鼓膜と耳小骨をぶちぬいて、ユースタキー管がのたうちまわってるんだけど。
ジャックルは今にも泣きそうになっている。
「セシルよ。お前が無事なだけで……儂は、儂は……」
俺を無視して、セシルの頭を撫でていた。
しかし、イザベルならまだしも、ジャックルも来てたのか。
案外、アレクあたりに「来るな」と言われてそうだったけど。
孫娘を助けるためなら何とやら、ってことか。
彼にセシルを渡して、俺も竜に向き直る。
これで自由に動き回れるな。
「ジャックル爺さんよ。
俺とイザベル、そしてアレクで竜の巣を撤去する。
だから、一足先に無事な所へ避難しててくれ」
「大丈夫なのか……?」
「ふん、弱い者がおっても邪魔なだけじゃ。
それに、死なれても寝覚めが悪い。

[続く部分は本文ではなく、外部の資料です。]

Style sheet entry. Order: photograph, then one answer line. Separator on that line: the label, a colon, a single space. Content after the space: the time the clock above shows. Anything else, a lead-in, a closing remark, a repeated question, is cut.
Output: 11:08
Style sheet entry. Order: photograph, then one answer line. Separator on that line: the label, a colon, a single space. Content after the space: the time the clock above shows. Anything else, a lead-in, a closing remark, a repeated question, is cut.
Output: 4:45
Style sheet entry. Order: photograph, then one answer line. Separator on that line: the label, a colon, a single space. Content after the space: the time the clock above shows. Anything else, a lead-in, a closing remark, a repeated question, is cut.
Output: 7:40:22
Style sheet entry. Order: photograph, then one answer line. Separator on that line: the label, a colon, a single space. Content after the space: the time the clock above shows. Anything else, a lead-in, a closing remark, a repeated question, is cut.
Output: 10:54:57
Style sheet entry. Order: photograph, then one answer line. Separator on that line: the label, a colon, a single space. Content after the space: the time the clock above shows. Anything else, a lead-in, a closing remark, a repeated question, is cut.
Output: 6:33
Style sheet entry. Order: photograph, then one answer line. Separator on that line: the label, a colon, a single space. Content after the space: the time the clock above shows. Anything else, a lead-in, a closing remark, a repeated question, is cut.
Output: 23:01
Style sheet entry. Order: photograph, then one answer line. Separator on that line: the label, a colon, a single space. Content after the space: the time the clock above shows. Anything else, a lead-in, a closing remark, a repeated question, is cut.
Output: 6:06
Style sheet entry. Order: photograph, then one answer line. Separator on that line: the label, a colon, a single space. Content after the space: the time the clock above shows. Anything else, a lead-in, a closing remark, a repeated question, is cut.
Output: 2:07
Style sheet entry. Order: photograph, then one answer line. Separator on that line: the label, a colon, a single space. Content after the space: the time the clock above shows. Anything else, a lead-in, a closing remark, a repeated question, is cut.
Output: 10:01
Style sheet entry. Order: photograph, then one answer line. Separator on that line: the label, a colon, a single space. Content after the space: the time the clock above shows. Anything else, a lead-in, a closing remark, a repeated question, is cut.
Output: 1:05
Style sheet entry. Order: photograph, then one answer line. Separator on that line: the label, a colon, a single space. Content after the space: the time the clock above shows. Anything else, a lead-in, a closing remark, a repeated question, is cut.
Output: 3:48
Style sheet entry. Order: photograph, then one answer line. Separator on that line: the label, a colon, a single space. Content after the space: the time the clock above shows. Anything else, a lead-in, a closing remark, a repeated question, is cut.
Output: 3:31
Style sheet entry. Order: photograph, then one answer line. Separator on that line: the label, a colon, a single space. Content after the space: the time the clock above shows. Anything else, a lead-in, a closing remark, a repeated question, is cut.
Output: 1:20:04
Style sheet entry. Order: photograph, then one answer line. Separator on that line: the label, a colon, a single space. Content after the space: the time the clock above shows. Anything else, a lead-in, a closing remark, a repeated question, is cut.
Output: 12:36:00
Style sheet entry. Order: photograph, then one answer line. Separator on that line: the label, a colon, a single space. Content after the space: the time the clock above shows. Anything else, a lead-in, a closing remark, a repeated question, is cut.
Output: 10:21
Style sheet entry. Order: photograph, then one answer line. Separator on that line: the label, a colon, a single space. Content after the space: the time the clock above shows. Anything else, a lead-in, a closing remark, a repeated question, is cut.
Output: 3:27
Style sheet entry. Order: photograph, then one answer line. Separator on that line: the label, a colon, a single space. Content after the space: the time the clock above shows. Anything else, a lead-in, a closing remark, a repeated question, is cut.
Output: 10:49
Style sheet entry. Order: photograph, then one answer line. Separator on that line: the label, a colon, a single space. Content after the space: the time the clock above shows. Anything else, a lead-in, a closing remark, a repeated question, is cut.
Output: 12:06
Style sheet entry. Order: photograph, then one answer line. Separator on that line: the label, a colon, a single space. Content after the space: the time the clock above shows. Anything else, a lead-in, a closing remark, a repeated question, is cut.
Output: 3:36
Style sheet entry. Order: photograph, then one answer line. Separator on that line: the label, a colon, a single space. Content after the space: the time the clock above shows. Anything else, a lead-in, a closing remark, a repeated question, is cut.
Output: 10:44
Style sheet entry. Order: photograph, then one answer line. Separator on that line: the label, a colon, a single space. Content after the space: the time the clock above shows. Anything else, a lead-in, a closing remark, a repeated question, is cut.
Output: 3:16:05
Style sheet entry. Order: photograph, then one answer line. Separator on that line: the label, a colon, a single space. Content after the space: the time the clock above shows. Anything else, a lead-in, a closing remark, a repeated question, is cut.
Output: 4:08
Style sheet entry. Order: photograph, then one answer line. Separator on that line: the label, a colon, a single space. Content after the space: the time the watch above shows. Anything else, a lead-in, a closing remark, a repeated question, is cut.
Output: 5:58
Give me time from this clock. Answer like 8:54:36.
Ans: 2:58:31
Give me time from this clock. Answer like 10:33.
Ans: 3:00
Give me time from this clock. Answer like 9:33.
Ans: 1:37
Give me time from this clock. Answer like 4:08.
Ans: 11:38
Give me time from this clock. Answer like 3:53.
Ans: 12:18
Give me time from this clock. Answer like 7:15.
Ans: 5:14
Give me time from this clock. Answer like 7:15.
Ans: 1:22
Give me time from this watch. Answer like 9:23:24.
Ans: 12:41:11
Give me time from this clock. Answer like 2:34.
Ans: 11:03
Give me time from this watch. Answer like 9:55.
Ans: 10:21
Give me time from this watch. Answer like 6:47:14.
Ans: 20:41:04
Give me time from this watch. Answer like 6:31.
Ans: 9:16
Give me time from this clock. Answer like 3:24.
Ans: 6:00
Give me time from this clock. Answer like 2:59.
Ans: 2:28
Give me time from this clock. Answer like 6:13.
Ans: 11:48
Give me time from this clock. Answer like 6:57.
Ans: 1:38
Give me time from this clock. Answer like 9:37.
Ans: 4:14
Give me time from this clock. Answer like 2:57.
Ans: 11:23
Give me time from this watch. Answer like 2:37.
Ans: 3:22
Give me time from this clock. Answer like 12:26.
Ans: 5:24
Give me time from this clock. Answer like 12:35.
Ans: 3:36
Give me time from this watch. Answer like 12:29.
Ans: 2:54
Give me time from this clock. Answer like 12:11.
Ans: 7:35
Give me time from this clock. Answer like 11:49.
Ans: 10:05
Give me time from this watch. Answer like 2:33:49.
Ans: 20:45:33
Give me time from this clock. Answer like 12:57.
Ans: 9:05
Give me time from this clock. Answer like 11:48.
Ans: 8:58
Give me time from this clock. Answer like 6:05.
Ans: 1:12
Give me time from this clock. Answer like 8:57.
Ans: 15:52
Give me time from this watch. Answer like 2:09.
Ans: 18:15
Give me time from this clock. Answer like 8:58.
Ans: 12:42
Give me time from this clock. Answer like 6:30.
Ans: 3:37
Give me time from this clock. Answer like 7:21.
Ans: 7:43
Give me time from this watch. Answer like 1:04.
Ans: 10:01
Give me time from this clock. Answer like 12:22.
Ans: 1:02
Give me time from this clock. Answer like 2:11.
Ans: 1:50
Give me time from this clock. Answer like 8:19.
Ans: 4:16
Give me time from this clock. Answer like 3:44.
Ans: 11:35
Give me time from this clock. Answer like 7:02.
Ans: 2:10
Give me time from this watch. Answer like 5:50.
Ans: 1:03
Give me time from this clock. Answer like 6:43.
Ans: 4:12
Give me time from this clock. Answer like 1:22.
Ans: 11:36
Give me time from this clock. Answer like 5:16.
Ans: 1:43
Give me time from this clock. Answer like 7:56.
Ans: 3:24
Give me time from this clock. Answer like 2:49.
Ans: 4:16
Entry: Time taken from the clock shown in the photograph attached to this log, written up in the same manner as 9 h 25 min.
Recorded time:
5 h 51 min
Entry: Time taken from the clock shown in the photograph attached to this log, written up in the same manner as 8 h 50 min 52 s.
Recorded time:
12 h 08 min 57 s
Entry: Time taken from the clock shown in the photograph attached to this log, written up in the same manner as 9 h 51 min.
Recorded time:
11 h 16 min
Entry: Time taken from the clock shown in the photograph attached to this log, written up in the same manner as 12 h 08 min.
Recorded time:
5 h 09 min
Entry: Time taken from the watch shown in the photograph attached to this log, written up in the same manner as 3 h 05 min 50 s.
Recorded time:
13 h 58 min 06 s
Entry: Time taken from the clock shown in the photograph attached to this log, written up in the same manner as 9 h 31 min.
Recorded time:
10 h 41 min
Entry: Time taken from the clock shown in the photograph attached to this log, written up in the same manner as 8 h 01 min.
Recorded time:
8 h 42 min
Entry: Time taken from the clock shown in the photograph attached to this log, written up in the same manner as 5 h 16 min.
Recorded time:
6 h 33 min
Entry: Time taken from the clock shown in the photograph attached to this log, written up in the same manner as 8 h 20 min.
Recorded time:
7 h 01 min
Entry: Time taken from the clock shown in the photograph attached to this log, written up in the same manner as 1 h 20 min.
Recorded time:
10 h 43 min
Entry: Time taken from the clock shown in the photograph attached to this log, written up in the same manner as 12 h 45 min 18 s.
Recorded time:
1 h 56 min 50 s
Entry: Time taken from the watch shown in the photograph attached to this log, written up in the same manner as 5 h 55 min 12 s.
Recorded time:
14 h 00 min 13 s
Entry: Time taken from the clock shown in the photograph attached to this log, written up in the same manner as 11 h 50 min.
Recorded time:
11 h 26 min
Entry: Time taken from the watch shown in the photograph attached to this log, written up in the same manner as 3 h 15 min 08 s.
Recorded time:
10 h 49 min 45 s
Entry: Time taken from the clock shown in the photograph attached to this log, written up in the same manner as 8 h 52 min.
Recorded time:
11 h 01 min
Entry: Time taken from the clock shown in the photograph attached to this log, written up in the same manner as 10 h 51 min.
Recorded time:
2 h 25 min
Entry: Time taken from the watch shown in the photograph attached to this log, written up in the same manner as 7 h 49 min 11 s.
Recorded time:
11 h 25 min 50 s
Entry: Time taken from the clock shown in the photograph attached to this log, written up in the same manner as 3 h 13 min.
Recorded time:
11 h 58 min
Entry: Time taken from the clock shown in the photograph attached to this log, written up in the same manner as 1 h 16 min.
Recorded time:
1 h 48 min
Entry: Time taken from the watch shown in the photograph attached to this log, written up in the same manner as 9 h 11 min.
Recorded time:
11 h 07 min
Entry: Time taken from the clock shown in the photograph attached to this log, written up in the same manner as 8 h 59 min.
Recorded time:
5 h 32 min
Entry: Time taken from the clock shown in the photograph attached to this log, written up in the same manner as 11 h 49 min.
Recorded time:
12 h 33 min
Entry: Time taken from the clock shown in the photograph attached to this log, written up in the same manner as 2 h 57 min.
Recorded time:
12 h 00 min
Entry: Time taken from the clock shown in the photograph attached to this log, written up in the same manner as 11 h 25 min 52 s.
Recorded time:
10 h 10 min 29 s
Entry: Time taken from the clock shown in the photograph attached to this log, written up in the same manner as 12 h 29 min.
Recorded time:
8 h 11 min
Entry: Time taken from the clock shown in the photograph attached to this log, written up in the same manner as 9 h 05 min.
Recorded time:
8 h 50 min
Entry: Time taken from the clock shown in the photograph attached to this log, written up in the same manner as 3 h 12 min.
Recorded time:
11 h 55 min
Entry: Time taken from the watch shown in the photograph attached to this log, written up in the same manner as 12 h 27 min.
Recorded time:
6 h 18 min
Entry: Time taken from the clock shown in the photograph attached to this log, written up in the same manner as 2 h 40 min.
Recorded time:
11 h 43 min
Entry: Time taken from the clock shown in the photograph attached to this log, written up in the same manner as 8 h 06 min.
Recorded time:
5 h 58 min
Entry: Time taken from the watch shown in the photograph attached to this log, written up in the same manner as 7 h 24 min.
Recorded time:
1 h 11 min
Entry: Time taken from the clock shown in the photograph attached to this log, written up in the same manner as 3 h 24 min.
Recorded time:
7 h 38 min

しっかり抱えて、離すでないぞ」
おお、珍しくアレクが他人を心配している。
しかし、もっと素直に言えばいいのに。
何だかんだで、彼女もセシルを心配していたようだ。
アレクの言葉を受けて、ジャックルは頷く。
「すまぬな。行くぞ、セシル」
「はい、お爺ちゃん。みんな……気をつけてね」
そう言って、二人は洞窟の出口へと走り去っていった。
一つ懸念なんだが、外に竜はいないんだろうな。
まあ、いたとしたらアレクが気づくだろうし。
何も言わないってことは、ここにいるので全部なのだろう。
つまり、こいつらを片付ければ、竜の巣問題は解決ってわけだ。
そう思うと、並々ならぬ気力が満ちてくるな。
「ふむ、我輩が正面の2体を相手しよう。
レジスは右、イザベルは左の竜を相手するのじゃ。
死にそうになったら我輩の背後に下がるように」
「分かったよ」
「了解」
俺とイザベルは即座に返答する。
こっちも頭数は揃ったことだし。
本格的な竜の討伐を開始するとしよう。
俺は拳を握りしめ、目の前の竜に突撃したのだった。